Geologi?
Binatang apa sih itu? Itulah pertanyaan yang banyak ditujukan ke saya dahulu
saat nekat mengarsir kolom pilihan jurusan ini saat mengikuti UMPTN. Tak
tanggung-tanggung bahkan ibu saya pun meragukan ‘keberadaan’ jurusan ini. “Lha, jurusan apa itu? Nanti kerjanya
kayak apa?”, tanya beliau sambil mendelik. Namun maaf saja, tidak seperti
sebagian mahasiswa lain yang terdampar di geologi karena blind date, saya sendiri merasa sudah cukup paham binatang apa itu
geologi. Jadi, tidak hanya ekstra telaten mempelajari susunan mata kuliah bermodalkan
buku kurikulum kampus yang saya pinjam, saya pun sudah melakukan wawancara
dengan beberapa senior yang kebetulan kuliah di geologi. Dengan modal reconnasissance awal itu, mata saya pun
lebih terbuka tentang apa-apa yang dipelajari nantinya selama kuliah jika saya
masuk ke jurusan itu. Tentu saja, saya juga sudah tahu bahwa hampir semua
hitungan yang berat-berat dalam geologi di-convert
dan disajikan dalam bentuk tabel dan chart.

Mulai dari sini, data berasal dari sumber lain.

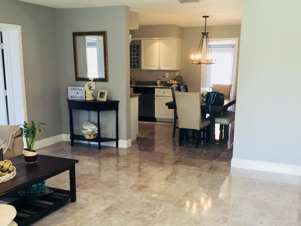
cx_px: 162
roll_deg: +0.2
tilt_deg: -10.9
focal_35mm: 38
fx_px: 330
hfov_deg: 48.9
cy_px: 135
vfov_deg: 37.6
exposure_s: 1/30
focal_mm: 3.3
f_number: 2.4
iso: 40
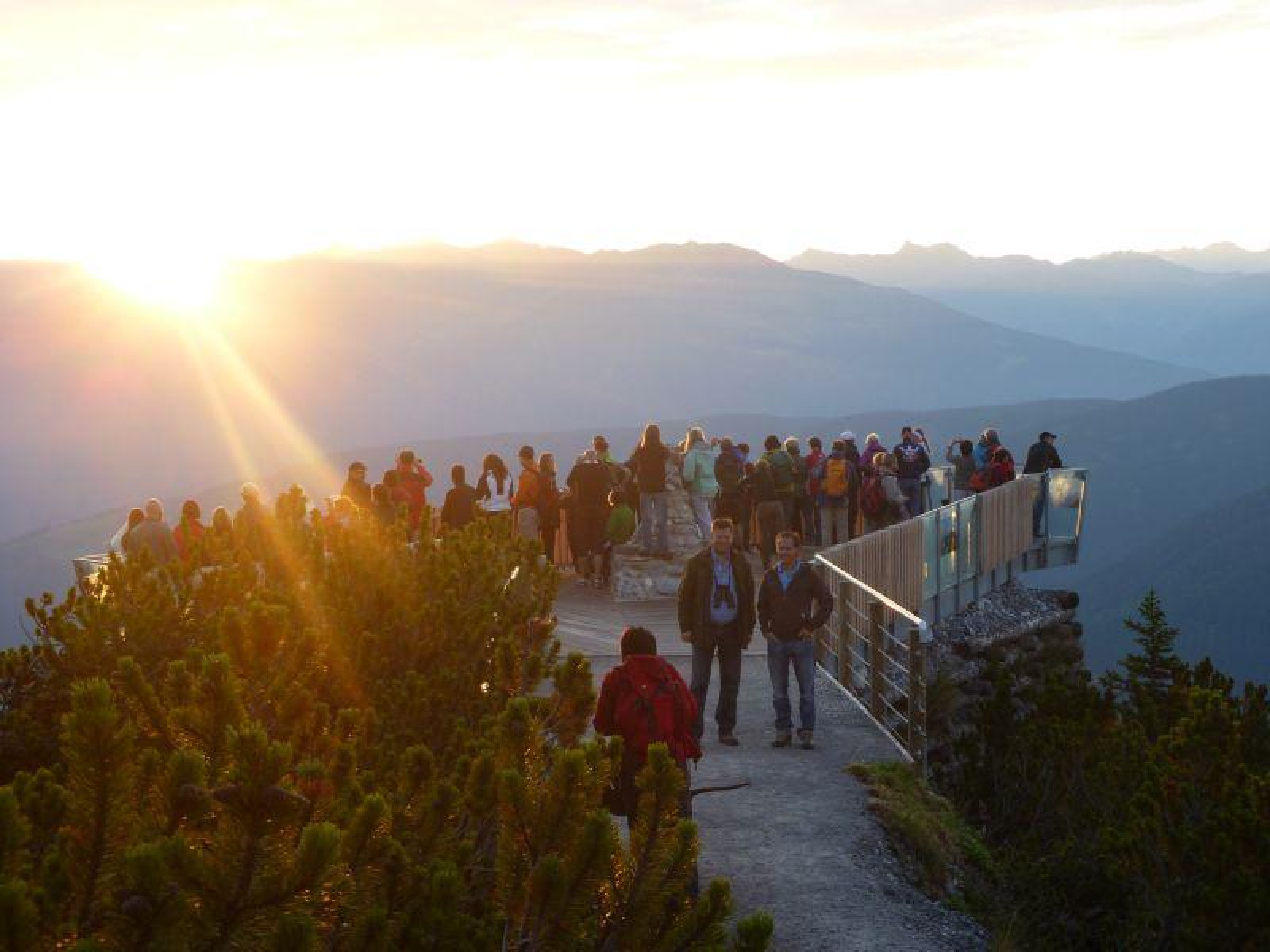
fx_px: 2091
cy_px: 476
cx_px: 635
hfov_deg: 33.8
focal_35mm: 57
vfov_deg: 25.7
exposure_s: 1/40
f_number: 4
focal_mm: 10.2
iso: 80
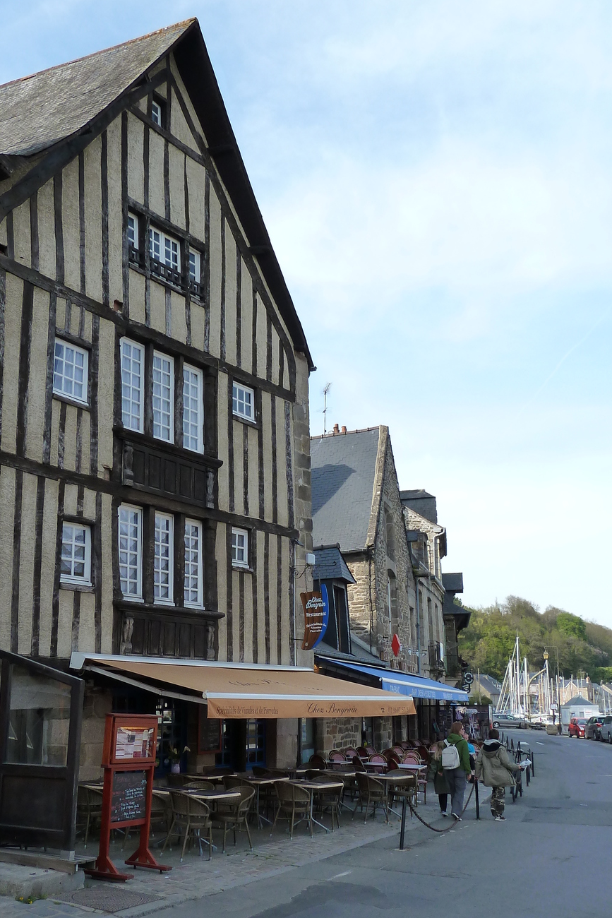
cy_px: 540
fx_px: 816
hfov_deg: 41.1
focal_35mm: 32
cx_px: 268
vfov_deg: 58.3
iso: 125
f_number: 4
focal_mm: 4.1
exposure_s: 1/250
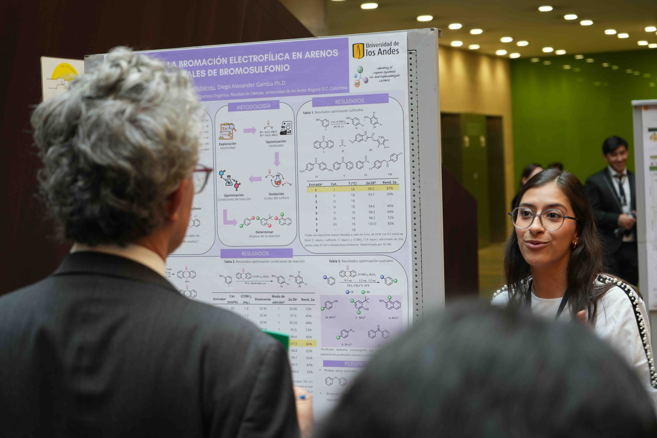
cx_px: 328
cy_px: 219
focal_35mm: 70
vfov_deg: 19.5
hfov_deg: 28.8
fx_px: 1277
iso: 320
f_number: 5.6
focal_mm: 70
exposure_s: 1/80
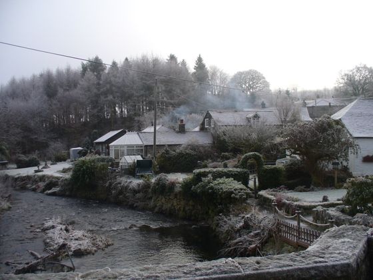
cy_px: 140
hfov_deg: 50.1
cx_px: 186
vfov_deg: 38.7
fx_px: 399
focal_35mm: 37
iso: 80
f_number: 2.8
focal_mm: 6.1
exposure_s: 1/500
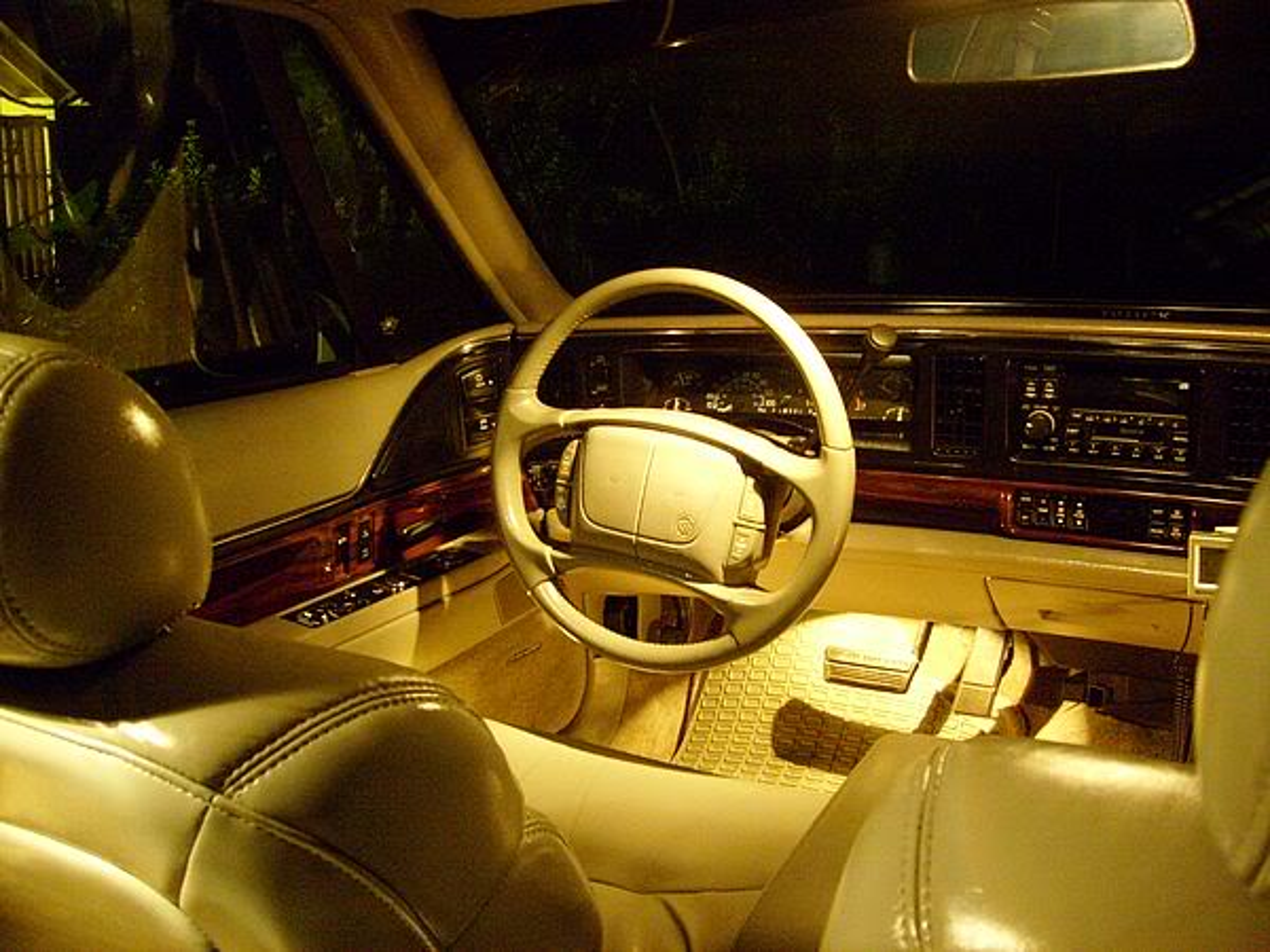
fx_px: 1284
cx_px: 635
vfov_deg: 40.7
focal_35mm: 35
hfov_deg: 52.6
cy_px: 476
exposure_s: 4
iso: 400
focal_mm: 5.8
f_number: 2.8
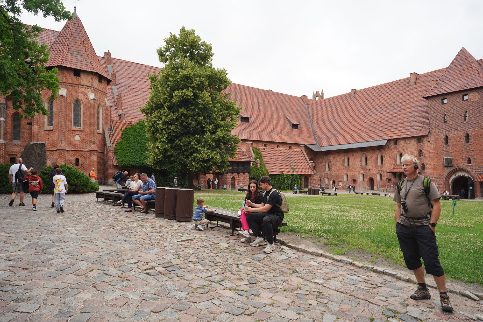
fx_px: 322
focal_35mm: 24
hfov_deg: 73.7
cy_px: 161
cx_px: 242
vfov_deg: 53.1
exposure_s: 1/100
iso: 100
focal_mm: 24
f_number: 6.3
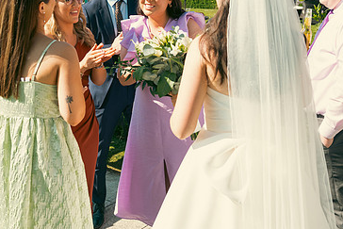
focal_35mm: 51
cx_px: 150
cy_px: 59
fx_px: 486
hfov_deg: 38.8
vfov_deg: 26.2
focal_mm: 32
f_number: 5.6
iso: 200
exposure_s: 1/640
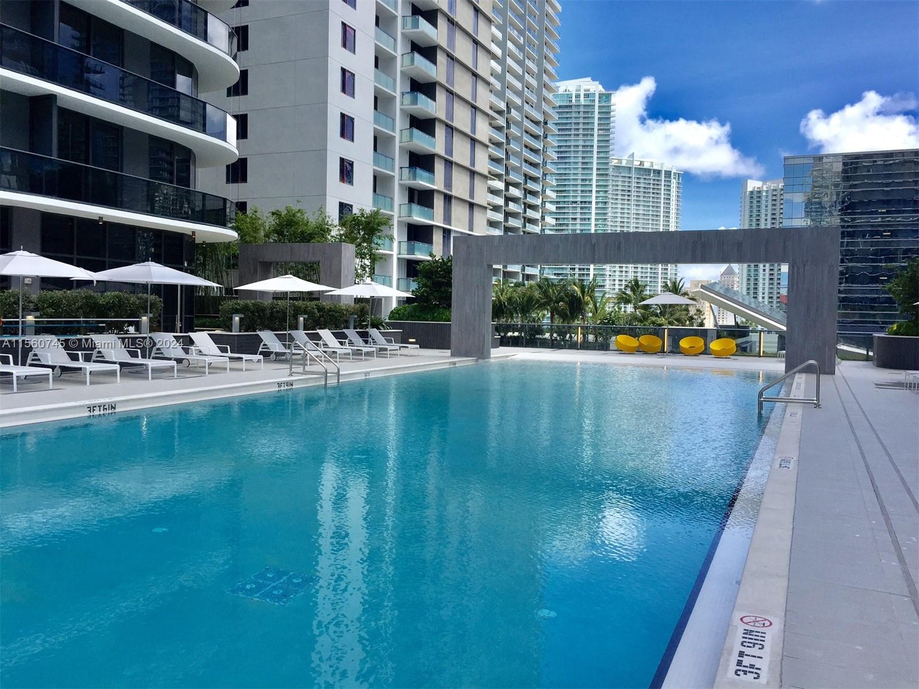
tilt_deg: -1.5
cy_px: 344
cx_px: 460
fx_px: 770
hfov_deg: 61.7
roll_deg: -2.6
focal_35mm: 29
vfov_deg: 48.2
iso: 32
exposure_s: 1/1582
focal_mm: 4.15
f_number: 2.2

Jadi, kita tinggal mem-plot-kan saja
titik perpotongan dari sumbu-sumbunya dan nilai itulah yang kita ambil.
Seberapa akurat kah hasilnya itu? Yah, beda sepuluh-dua puluh persen dalam
geologi adalah sah-sah saja, apalagi jika chart
yang kita gunakan adalah hasil fotokopian textbook
yang kesekian kali turunan sehingga skalanya pun sudah mulur-mulur tidak karuan.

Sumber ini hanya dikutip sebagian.